People mistakenly believe that peace in the world means that everyone will share common viewpoints and think the same way. So when they see scholars disagreeing about an issue, this appears to be the exact opposite of peace.
True peace, however, comes precisely through the proliferation of divergent views. When all of the various angles and sides of an issue are exposed, and we are able to clarify how each one has its place — that is true peace. The Hebrew word shalom means both “peace” and “completeness.” We will only attain complete knowledge when we are able to accommodate all views — even those that appear contradictory - as partial perceptions of the whole truth. Like an interlocking puzzle, together they present a complete picture.
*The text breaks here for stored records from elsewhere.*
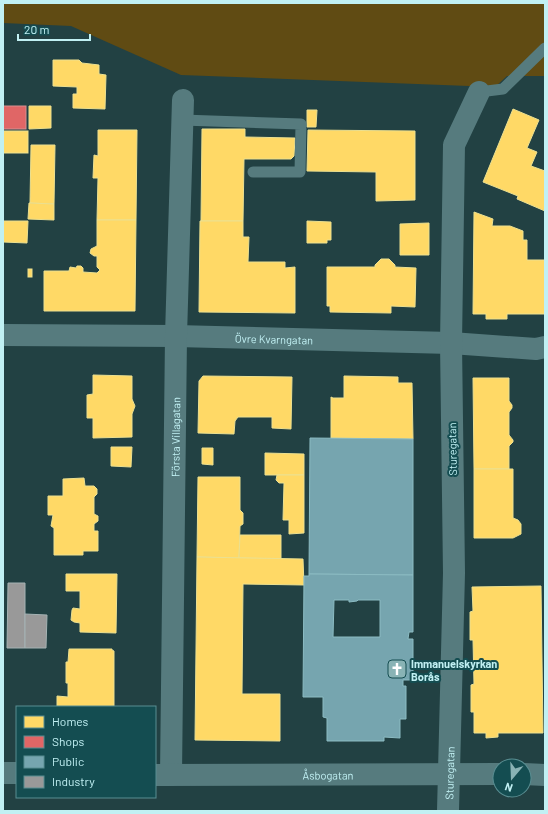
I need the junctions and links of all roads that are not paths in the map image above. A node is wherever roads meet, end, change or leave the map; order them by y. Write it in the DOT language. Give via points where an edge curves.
graph roads {
  1 [pos="545,48"];
  2 [pos="479,92"];
  3 [pos="183,110"];
  4 [pos="253,172"];
  5 [pos="3,335"];
  6 [pos="176,336"];
  7 [pos="451,343"];
  8 [pos="545,347"];
  9 [pos="3,773"];
  10 [pos="16,773"];
  11 [pos="448,773"];
  12 [pos="492,774"];
  13 [pos="532,774"];
  14 [pos="163,775"];
  15 [pos="545,775"];
  16 [pos="448,811"];
  1 -- 2 [label="lane" via="503,89"];
  2 -- 7 [label="street, Sturegatan" via="454,145"];
  3 -- 4 [label="lane" via="301,124 300,172"];
  3 -- 6 [label="street, Första Villagatan"];
  5 -- 6 [label="street, Övre Kvarngatan"];
  6 -- 7 [label="street, Övre Kvarngatan"];
  6 -- 14 [label="street, Första Villagatan"];
  7 -- 8 [label="street, Övre Kvarngatan" via="536,349"];
  7 -- 11 [label="street, Sturegatan" via="454,573"];
  9 -- 10 [label="street"];
  11 -- 12 [label="street, Åsbogatan"];
  11 -- 14 [label="street, Åsbogatan"];
  11 -- 16 [label="street, Sturegatan"];
  13 -- 15 [label="street"];
}
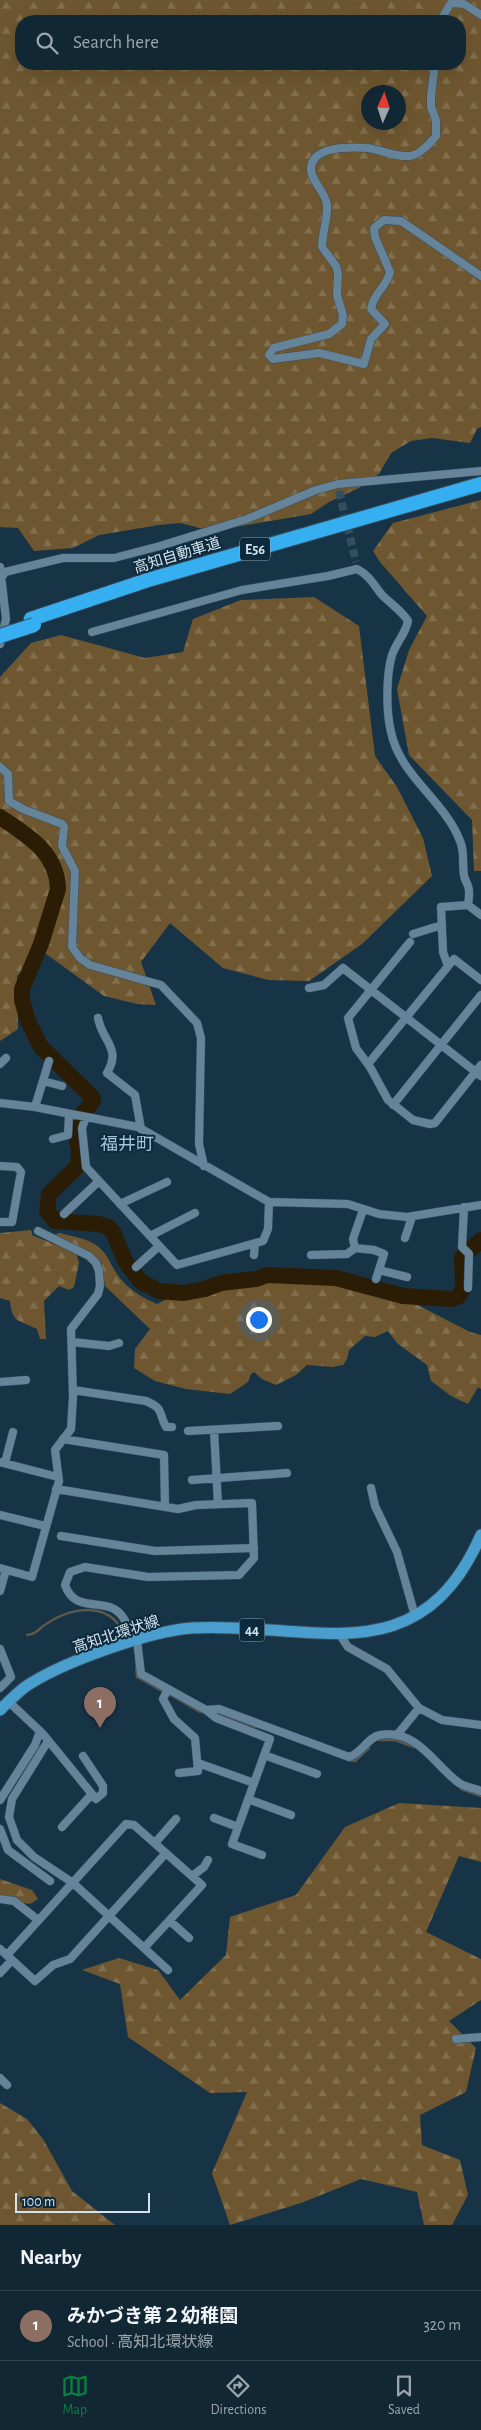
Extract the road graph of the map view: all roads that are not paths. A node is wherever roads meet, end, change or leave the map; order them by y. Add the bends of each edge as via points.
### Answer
1 (444, 15) edge
2 (481, 16) edge
3 (434, 70) edge
4 (481, 276) edge
5 (481, 471) edge
6 (481, 484) edge
7 (481, 492) edge
8 (0, 567) edge
9 (2, 576) junction
10 (33, 622) junction
11 (2, 623) edge
12 (92, 632) dead end
13 (0, 636) edge
14 (0, 644) edge
15 (0, 767) edge
16 (468, 905) junction
17 (481, 915) edge
18 (442, 925) junction
19 (413, 934) dead end
20 (410, 942) dead end
21 (448, 966) junction
22 (481, 980) edge
23 (309, 988) dead end
24 (371, 991) junction
25 (481, 995) edge
26 (98, 1018) dead end
27 (406, 1018) junction
28 (440, 1044) junction
29 (49, 1061) dead end
30 (368, 1064) junction
31 (479, 1071) edge
32 (43, 1081) junction
33 (62, 1086) dead end
34 (0, 1103) edge
35 (393, 1104) junction
36 (36, 1107) junction
37 (79, 1116) junction
38 (141, 1129) junction
39 (53, 1139) dead end
40 (0, 1166) edge
41 (204, 1166) junction
42 (99, 1181) junction
43 (167, 1182) dead end
44 (269, 1202) junction
45 (120, 1204) junction
46 (481, 1205) edge
47 (464, 1208) junction
48 (363, 1210) junction
49 (196, 1213) dead end
50 (64, 1214) dead end
51 (412, 1217) junction
52 (0, 1222) edge
53 (38, 1230) dead end
54 (150, 1236) junction
55 (405, 1238) dead end
56 (255, 1244) junction
57 (159, 1246) junction
58 (355, 1248) junction
59 (254, 1255) dead end
60 (311, 1255) dead end
61 (136, 1267) dead end
62 (379, 1270) junction
63 (407, 1277) dead end
64 (376, 1280) dead end
65 (468, 1288) dead end
66 (72, 1342) junction
67 (119, 1343) dead end
68 (26, 1380) dead end
69 (0, 1382) edge
70 (73, 1390) junction
71 (278, 1426) dead end
72 (172, 1427) dead end
73 (214, 1430) junction
74 (188, 1431) dead end
75 (13, 1432) dead end
76 (63, 1439) junction
77 (3, 1462) edge
78 (287, 1474) dead end
79 (58, 1476) junction
80 (217, 1478) junction
81 (192, 1480) dead end
82 (371, 1488) dead end
83 (56, 1489) junction
84 (218, 1504) junction
85 (165, 1507) junction
86 (0, 1515) edge
87 (45, 1526) junction
88 (481, 1535) edge
89 (61, 1536) dead end
90 (254, 1548) junction
91 (3, 1569) edge
92 (0, 1591) edge
93 (415, 1616) junction
94 (340, 1635) junction
95 (135, 1641) junction
96 (0, 1649) edge
97 (1, 1687) edge
98 (168, 1689) junction
99 (9, 1702) junction
100 (420, 1708) junction
101 (0, 1710) edge
102 (206, 1710) junction
103 (481, 1725) edge
104 (40, 1731) junction
105 (397, 1736) junction
106 (48, 1741) junction
107 (264, 1755) junction
108 (83, 1756) dead end
109 (198, 1763) junction
110 (180, 1773) dead end
111 (317, 1774) dead end
112 (254, 1783) junction
113 (481, 1791) edge
114 (92, 1794) junction
115 (0, 1800) edge
116 (248, 1800) junction
117 (291, 1815) dead end
118 (214, 1818) dead end
119 (176, 1819) dead end
120 (62, 1827) dead end
121 (238, 1827) junction
122 (0, 1831) edge
123 (155, 1843) junction
124 (166, 1853) junction
125 (262, 1855) dead end
126 (208, 1860) dead end
127 (192, 1876) junction
128 (50, 1881) dead end
129 (72, 1883) junction
130 (0, 1899) edge
131 (109, 1916) junction
132 (38, 1920) junction
133 (170, 1921) junction
134 (189, 1938) dead end
135 (144, 1948) junction
136 (0, 1949) edge
137 (9, 1958) junction
138 (168, 1970) dead end
139 (0, 1973) edge
140 (481, 2037) edge
141 (456, 2040) dead end
142 (0, 2078) edge
143 (7, 2085) dead end

1 - 2 street via 451,3 464,4
3 - 4 street via 431,107 436,120 436,136 423,150 411,156 348,148 320,153 314,159 311,171 327,204 322,247 338,273 337,295 343,315 342,324 329,334 274,348 270,355 282,359 318,353 364,364 371,339 385,324 371,309 372,299 390,272 374,228 384,220 401,221
5 - 9 street via 316,490 247,519 160,546 114,558 63,558 5,572
6 - 10 highway, 高知自動車道 / E56 via 148,580
7 - 10 highway, 高知自動車道 / E56
8 - 9 street
9 - 11 street
10 - 11 highway, 高知自動車道 / E56
10 - 13 highway, 高知自動車道 / E56, bridge
11 - 14 street
12 - 16 street via 242,590 312,580 357,566 408,621 392,655 390,668 388,710 391,733 408,768 460,839 464,877 469,888
15 - 41 street via 8,774 9,801 64,827 62,846 75,871 72,947 80,958 90,965 161,985 197,1023 201,1038 199,1144
16 - 17 street
16 - 18 street via 441,907
18 - 19 street
18 - 21 street
20 - 24 street
21 - 22 street via 454,959
21 - 27 street
23 - 24 street via 324,985 343,968
24 - 27 street
24 - 30 street via 348,1018 356,1048
25 - 28 street
26 - 38 street via 113,1052 114,1061 107,1072 135,1095
27 - 28 street
27 - 30 street
28 - 31 street
28 - 35 street
29 - 32 street
30 - 35 street
31 - 35 street via 435,1123 413,1120
32 - 33 street
32 - 36 street
34 - 36 street
36 - 37 street
37 - 38 street
37 - 39 street via 68,1135
37 - 42 street via 86,1167
38 - 41 street
40 - 52 street via 17,1167 21,1172 12,1222
41 - 44 street
42 - 45 street
42 - 50 street
43 - 45 street
44 - 48 street via 348,1204
44 - 56 street via 267,1236
45 - 54 street
46 - 47 street
47 - 51 street
47 - 65 street
48 - 51 street via 387,1216
48 - 58 street via 353,1239
49 - 54 street
51 - 55 street
53 - 66 street via 89,1256 99,1271 98,1294 72,1330
54 - 57 street
56 - 57 street via 177,1265
56 - 59 street
57 - 61 street
58 - 60 street via 347,1254
58 - 62 street via 384,1254
62 - 63 street
62 - 64 street
66 - 67 street via 109,1346
66 - 70 street
68 - 69 street
70 - 72 street via 146,1401 163,1414 166,1427
70 - 76 street via 70,1429
71 - 73 street
73 - 74 street
73 - 80 street
75 - 77 street
76 - 79 street via 55,1450
76 - 85 street via 164,1455
77 - 79 street
78 - 80 street
79 - 83 street
80 - 81 street
80 - 84 street
82 - 93 street via 375,1506 397,1552
83 - 85 street
83 - 87 street
84 - 85 street via 178,1509
84 - 90 street via 252,1503
86 - 87 street
87 - 91 street via 32,1577
88 - 93 main road, 高知北環状線 / 44 via 458,1577 429,1607
89 - 90 street via 156,1551
90 - 95 street via 254,1558 239,1575 148,1577 85,1567 70,1572 65,1585 71,1598 78,1603 115,1610 124,1618
91 - 92 street
93 - 94 main road, 高知北環状線 / 44 via 388,1628
94 - 95 main road, 高知北環状線 / 44 via 191,1628
94 - 100 street via 348,1647 386,1669
95 - 98 street via 142,1674
95 - 99 main road, 高知北環状線 / 44 via 42,1677 23,1688
96 - 97 street via 11,1677
98 - 102 street
98 - 109 street via 163,1698 174,1719 195,1738
99 - 101 main road, 高知北環状線 / 44
99 - 104 street
100 - 103 street via 442,1720
100 - 105 street
102 - 105 street via 219,1709 349,1756 377,1735
102 - 107 street via 216,1718 270,1739
104 - 106 street
104 - 115 street via 35,1745
105 - 113 street via 426,1749 460,1783
106 - 114 street
106 - 129 street via 12,1799 9,1817 20,1845
107 - 111 street
107 - 112 street
108 - 114 street via 103,1786 96,1799
109 - 110 street via 198,1771
109 - 112 street
112 - 116 street
114 - 120 street
116 - 117 street
116 - 121 street
118 - 121 street
119 - 123 street
121 - 125 street via 232,1844
122 - 128 street via 8,1850
123 - 124 street
123 - 129 street via 134,1825 126,1824
124 - 127 street
124 - 131 street
126 - 127 street
127 - 133 street via 202,1886
129 - 131 street
129 - 132 street
130 - 132 street via 14,1900
131 - 135 street
131 - 137 street via 70,1959 53,1964 36,1981
132 - 137 street
133 - 134 street
133 - 135 street
135 - 138 street
136 - 137 street
137 - 139 street
140 - 141 street
142 - 143 street

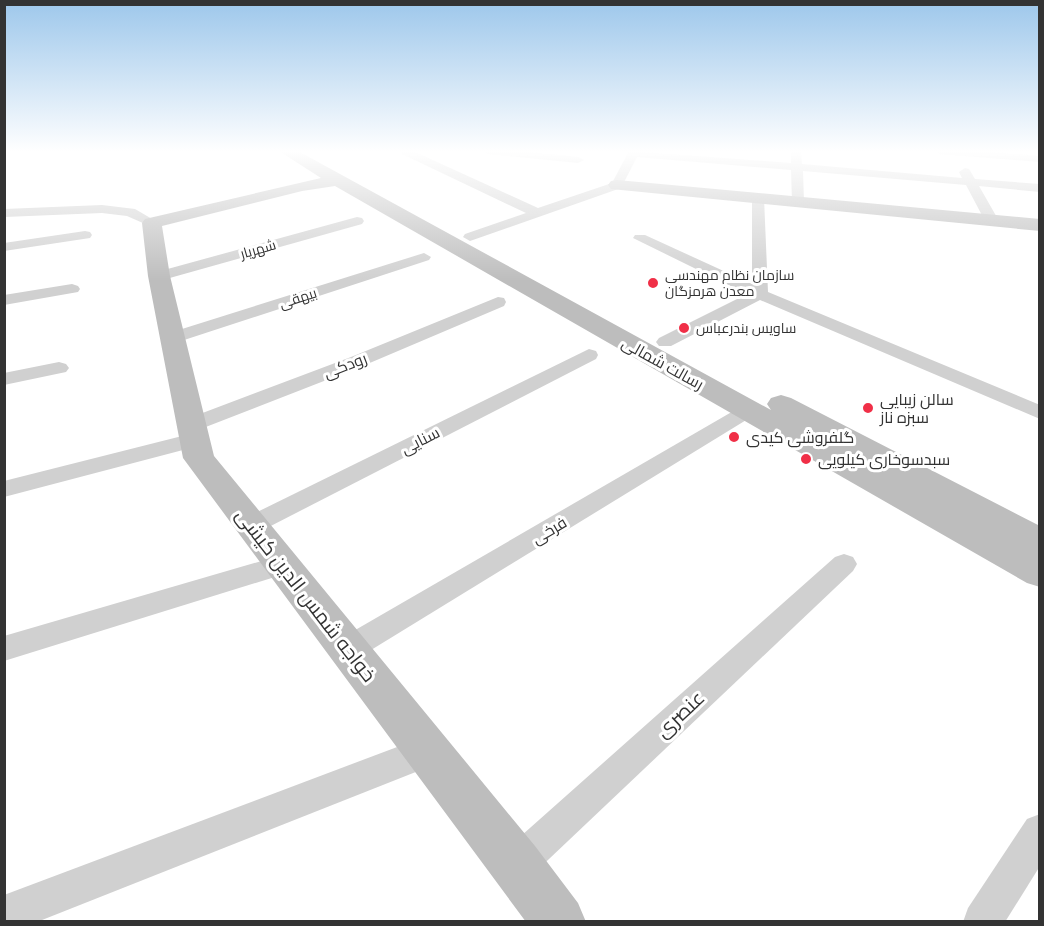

When Torah scholars broaden knowledge and provide new insights, they contribute to the increase of peace. We need to recognize that “all of Your children are students of God.” All views, even those that seem contradictory, in fact help reveal knowledge and truth. For this reason, Rabbi Haninah emphasized that scholars are like builders. A building is erected from all sides, using a variety of materials and skills. So too, the whole truth is constructed from diverse views, opinions, and methods of analysis.
Curiously, the Talmud brings Rabbi Haninah’s observation and then quotes from Psalms:
“יְהִי שָׁלוֹם בְּחֵילֵךְ, שַׁלְוָה בְּאַרְמְנוֹתָיִךְ.”
“May there be peace in your courtyard and tranquility in your palaces” (122:7).
What does this verse add? And what is the difference between peace (shalom) and tranquility (shalvah)?
According to Rabbi Haninah, no talent or study should be ignored. Rather, we need to discern its inner meaning and thus determine its proper place. If there appear to be inconsistencies between different methods, we must seek out their inner kernel. Once we grasp the inner truth in each concept, all conflicts will be resolved, and our wisdom will be expanded and enhanced.
It is precisely this idea that the verse teaches. The verse speaks of two levels: the surrounding grounds, and the inner palace. It specifically uses the word cheil — the fenced-in area surrounding the Temple’s outer courts — to describe the lower level. The Hebrew word chayil means “strength” or “activity.” Thus the first level refers to the realm of life and vigorous activity, which is blessed — not with monotonous sameness — but with a multitude of competing forces. All of this turmoil has value when it leads to a unified goal — “peace in your courtyard.”
The inner palace, on the other hand, is not the place for the clamorous discord of clashing forces. It is the place of quiet wisdom, the source of inner truth for the conflicting views in the outer courtyard. Here reigns a serene understanding — “tranquility in your palaces.”